--- Provided data Enclosed Below ---

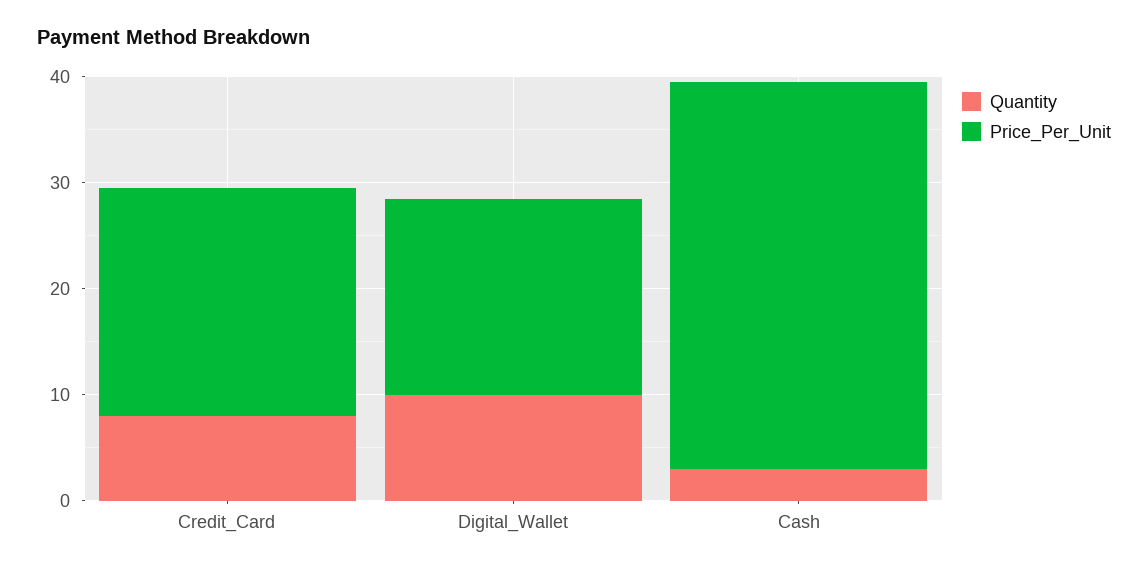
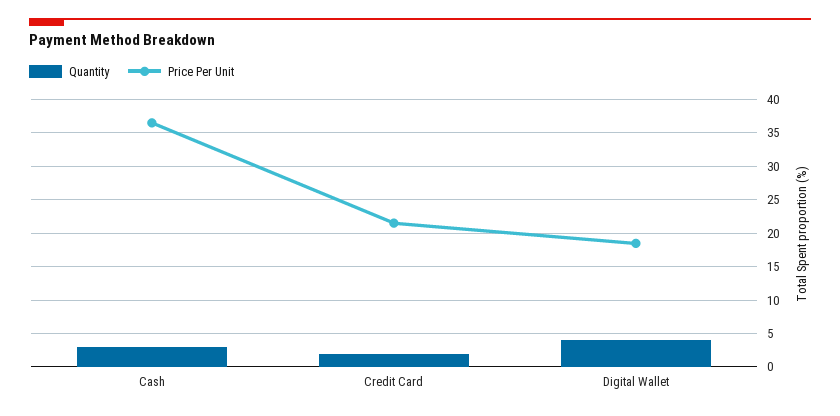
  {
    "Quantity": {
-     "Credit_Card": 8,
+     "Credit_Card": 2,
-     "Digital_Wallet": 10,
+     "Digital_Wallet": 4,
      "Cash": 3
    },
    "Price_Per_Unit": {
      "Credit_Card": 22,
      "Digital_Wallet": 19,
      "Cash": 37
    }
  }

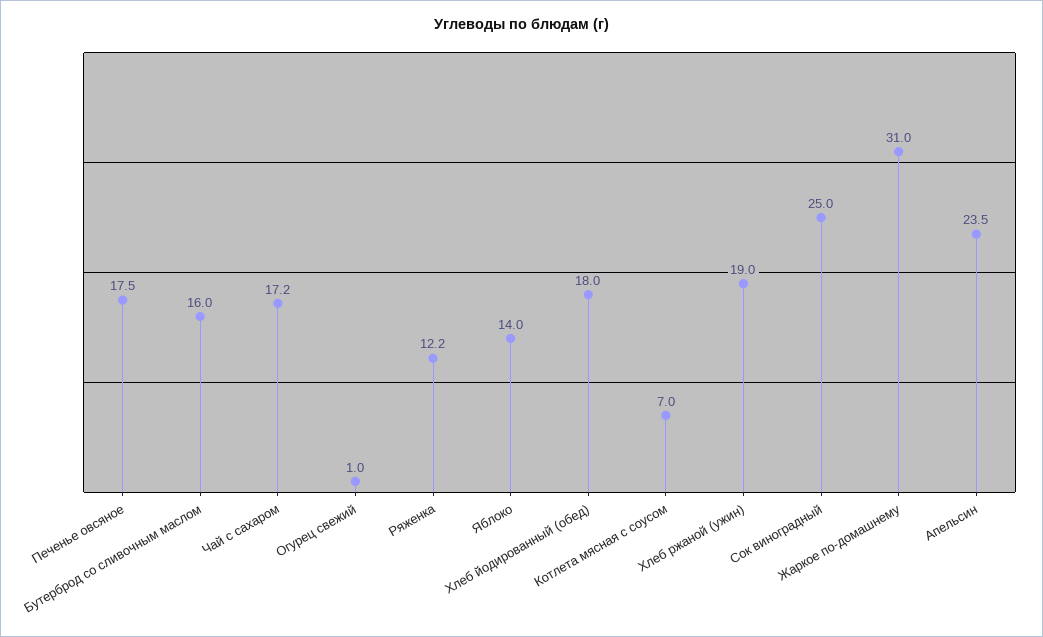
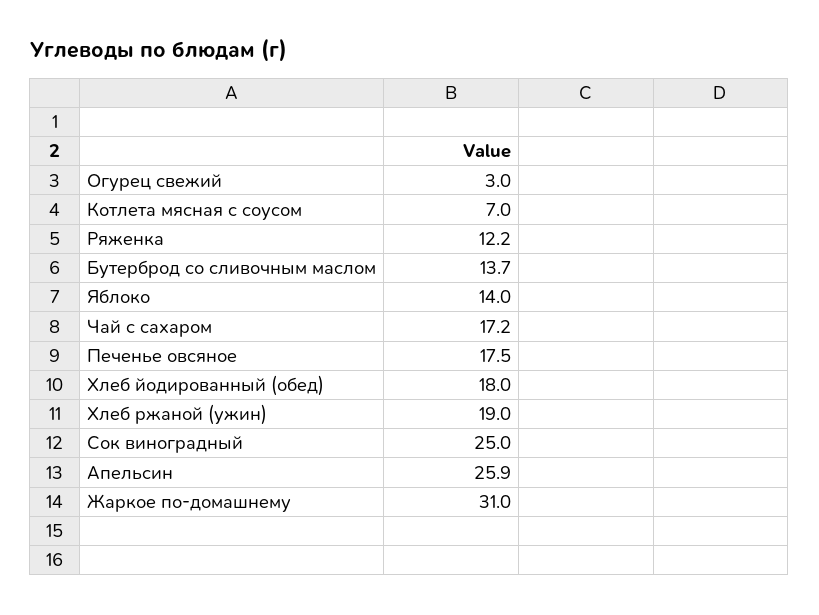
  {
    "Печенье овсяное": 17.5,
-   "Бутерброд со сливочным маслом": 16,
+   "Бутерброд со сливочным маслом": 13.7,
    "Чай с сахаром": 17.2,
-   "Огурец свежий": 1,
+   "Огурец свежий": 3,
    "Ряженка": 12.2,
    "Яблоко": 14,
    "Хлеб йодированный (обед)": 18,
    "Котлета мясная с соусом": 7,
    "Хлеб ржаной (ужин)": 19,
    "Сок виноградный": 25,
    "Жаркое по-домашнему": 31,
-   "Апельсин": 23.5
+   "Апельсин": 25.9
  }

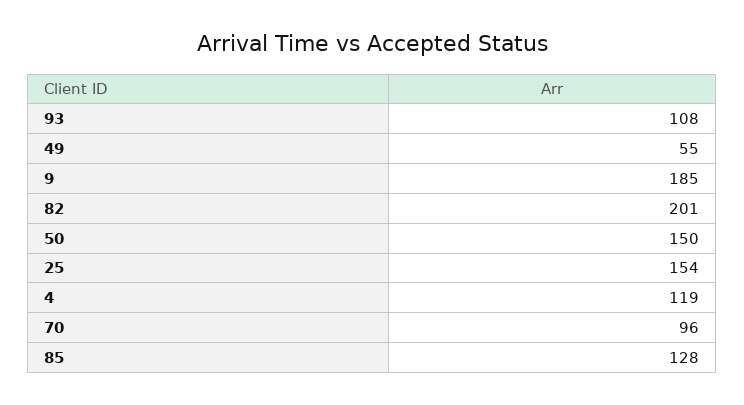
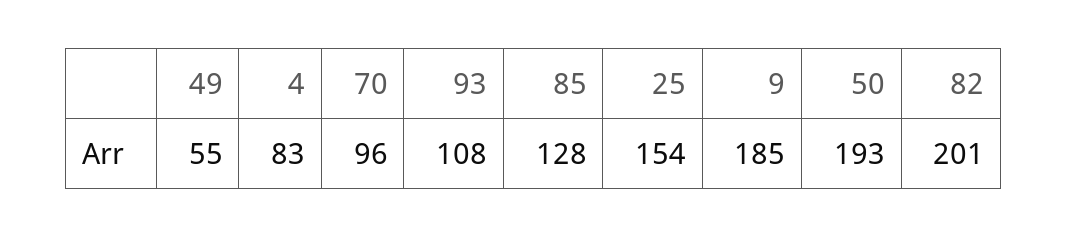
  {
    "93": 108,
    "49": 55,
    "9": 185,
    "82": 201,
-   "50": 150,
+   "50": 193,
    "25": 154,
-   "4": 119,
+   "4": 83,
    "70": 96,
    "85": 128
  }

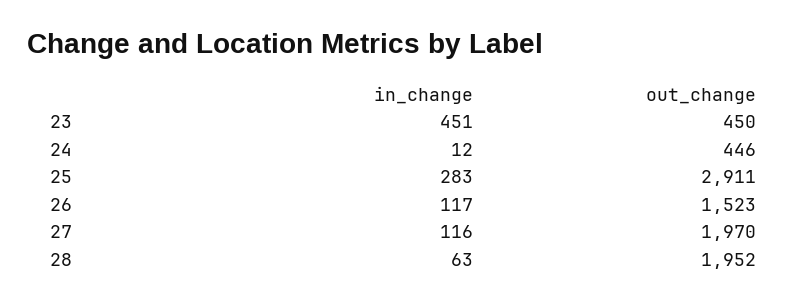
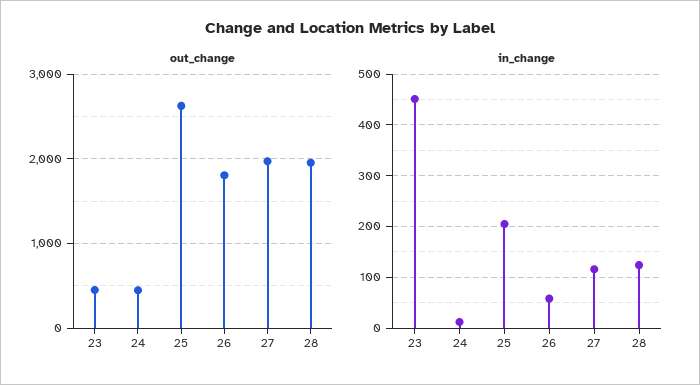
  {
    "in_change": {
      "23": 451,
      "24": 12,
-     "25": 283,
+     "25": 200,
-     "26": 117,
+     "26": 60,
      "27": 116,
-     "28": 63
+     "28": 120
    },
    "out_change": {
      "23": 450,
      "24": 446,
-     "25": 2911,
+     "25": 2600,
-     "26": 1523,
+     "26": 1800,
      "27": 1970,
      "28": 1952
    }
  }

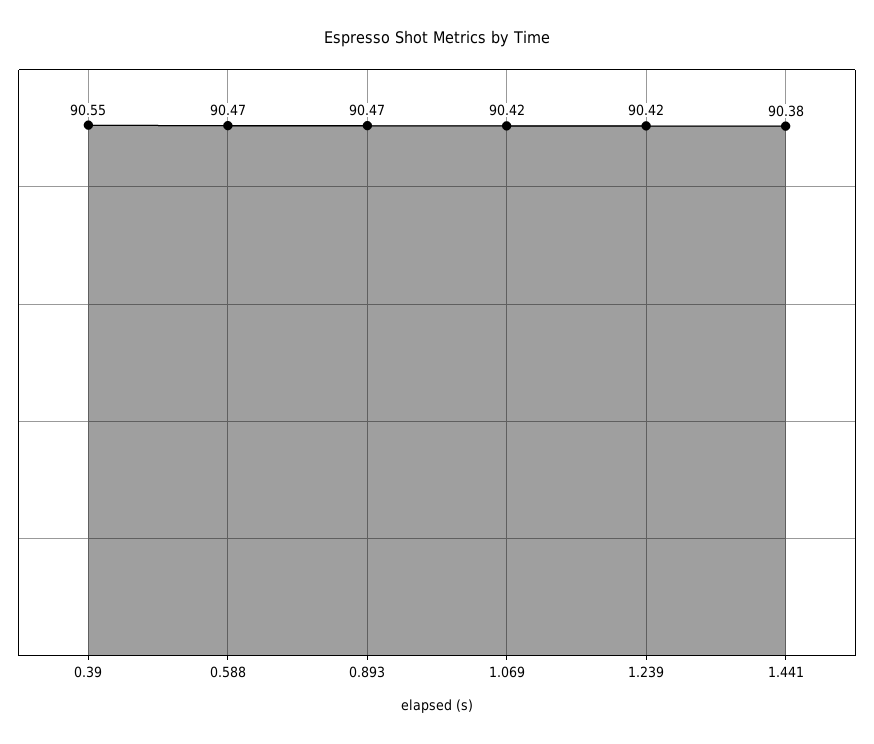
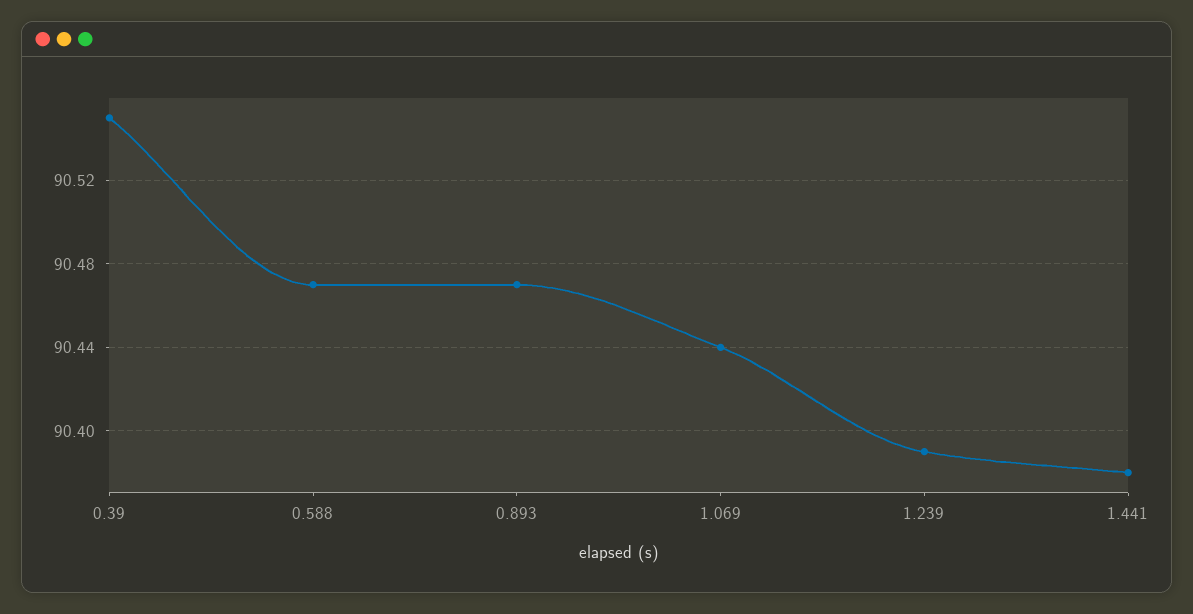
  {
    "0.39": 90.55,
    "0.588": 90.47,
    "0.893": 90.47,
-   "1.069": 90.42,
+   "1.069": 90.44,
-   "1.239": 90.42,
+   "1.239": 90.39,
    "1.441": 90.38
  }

--- End of Enclosed Provided data ---

Pictures stay out; the entries above are to be output exactly as given.

Exercise output:
  {
    "Quantity": {
-     "Credit_Card": 8,
+     "Credit_Card": 2,
-     "Digital_Wallet": 10,
+     "Digital_Wallet": 4,
      "Cash": 3
    },
    "Price_Per_Unit": {
      "Credit_Card": 22,
      "Digital_Wallet": 19,
      "Cash": 37
    }
  }

  {
    "Печенье овсяное": 17.5,
-   "Бутерброд со сливочным маслом": 16,
+   "Бутерброд со сливочным маслом": 13.7,
    "Чай с сахаром": 17.2,
-   "Огурец свежий": 1,
+   "Огурец свежий": 3,
    "Ряженка": 12.2,
    "Яблоко": 14,
    "Хлеб йодированный (обед)": 18,
    "Котлета мясная с соусом": 7,
    "Хлеб ржаной (ужин)": 19,
    "Сок виноградный": 25,
    "Жаркое по-домашнему": 31,
-   "Апельсин": 23.5
+   "Апельсин": 25.9
  }

  {
    "93": 108,
    "49": 55,
    "9": 185,
    "82": 201,
-   "50": 150,
+   "50": 193,
    "25": 154,
-   "4": 119,
+   "4": 83,
    "70": 96,
    "85": 128
  }

  {
    "in_change": {
      "23": 451,
      "24": 12,
-     "25": 283,
+     "25": 200,
-     "26": 117,
+     "26": 60,
      "27": 116,
-     "28": 63
+     "28": 120
    },
    "out_change": {
      "23": 450,
      "24": 446,
-     "25": 2911,
+     "25": 2600,
-     "26": 1523,
+     "26": 1800,
      "27": 1970,
      "28": 1952
    }
  }

  {
    "0.39": 90.55,
    "0.588": 90.47,
    "0.893": 90.47,
-   "1.069": 90.42,
+   "1.069": 90.44,
-   "1.239": 90.42,
+   "1.239": 90.39,
    "1.441": 90.38
  }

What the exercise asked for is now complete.